Scientific Committee & Organizing Committee
Comité scientifique & Comité d’organisation
Olga Klopp (ESSEC and CREST)
Christophe Pouet (École Centrale de Marseille)
Alexander Rakhlin (MIT)
The first conference of the cycle is dedicated to the potential of the statistical approach in accompanying the development of our data-driven society. Our goal is to encourage collaboration and knowledge sharing between theoretical computer scientists and mathematical statisticians by bringing them together in Luminy. Both communities possess unique visions, skills and expertise. We hope that merging these strengths will advance the field and bring us closer to solving some of the key challenges such as (i) robustness, (ii) fairness and (iii) privacy of decision-making algorithms.
(i) Robustness: As Machine learning algorithms are increasingly used to support human decisions, it is important to make them robust. It is not sufficient to achieve reasonable performance on a hold-out dataset; predictive power should be also retained when circumstances are subject to reasonable changes. Statistical reasoning and tools (for example, can we have “good enough” performance 99% of the time; can we be confident in our predictions; how confident are our predictions?) is important in leveraging this challenge. While the mathematical statisticians mainly focused on theoretically optimal robust algorithms the theoretical computer science community contributed to our understanding of computational tractability of robust procedures although many obtained results significantly rely on specific model assumptions. Our meeting intends to give an excellent opportunity for these two communities to exchange about recent advances on the topic of robustness and enrich themselves.
(ii) Fairness: Decision makers may be subject to many forms of prejudice and bias. Can we hope that machines would be able to make more equitable decisions? Unfortunately, there are concerns that some of these data driven systems treat members of different classes differently, perpetrating biases, providing different degrees of utilities, and inducing disparities.

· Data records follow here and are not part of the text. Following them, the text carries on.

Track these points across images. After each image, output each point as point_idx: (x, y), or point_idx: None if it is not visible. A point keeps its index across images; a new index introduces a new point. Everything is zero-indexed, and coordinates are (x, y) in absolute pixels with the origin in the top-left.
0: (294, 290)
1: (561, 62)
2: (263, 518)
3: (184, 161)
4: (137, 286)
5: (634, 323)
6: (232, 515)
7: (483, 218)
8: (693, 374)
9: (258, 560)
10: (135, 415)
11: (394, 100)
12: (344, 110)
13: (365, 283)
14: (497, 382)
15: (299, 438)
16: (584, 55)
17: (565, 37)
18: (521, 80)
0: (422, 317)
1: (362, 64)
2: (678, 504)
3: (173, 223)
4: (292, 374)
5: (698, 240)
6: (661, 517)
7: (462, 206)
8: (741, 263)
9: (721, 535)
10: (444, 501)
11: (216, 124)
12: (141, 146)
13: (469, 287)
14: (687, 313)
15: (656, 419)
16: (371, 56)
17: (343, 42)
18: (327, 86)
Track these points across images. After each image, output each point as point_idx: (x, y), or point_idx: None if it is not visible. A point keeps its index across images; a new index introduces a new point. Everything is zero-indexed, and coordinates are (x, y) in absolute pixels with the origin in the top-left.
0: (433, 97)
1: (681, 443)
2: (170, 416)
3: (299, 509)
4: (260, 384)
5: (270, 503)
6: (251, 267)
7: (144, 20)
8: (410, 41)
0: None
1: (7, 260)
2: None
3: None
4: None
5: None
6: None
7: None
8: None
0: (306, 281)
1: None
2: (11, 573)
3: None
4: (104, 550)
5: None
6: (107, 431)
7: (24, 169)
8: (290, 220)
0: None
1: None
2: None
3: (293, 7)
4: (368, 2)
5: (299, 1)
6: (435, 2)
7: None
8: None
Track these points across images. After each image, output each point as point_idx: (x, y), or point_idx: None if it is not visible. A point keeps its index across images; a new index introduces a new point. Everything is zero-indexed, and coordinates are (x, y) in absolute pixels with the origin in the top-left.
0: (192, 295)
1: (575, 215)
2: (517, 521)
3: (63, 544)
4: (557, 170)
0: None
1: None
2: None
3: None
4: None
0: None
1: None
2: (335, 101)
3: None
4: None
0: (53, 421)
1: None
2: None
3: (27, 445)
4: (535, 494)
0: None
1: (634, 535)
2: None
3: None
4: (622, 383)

While an “algorithm” may be automatic, following prescribed rules, and will apply an identical recipe to everyone, there is a growing understanding that biased data collection yields biased results: when more data is available from a particular social group, algorithms are likely to do better for this group, which can in turn lead to a vicious cycle of minority group abandonment, yielding ever more bias. The statistical community have just begun to pick up these challenges here. On the other hand, researchers in machine learning have begun to develop properties algorithms should satisfy to guarantee “equitable treatment.” While fairness is context dependent and may mean different things to different people, a sequence of recent works has given rise to a useful vocabulary for discussing fairness in automated systems.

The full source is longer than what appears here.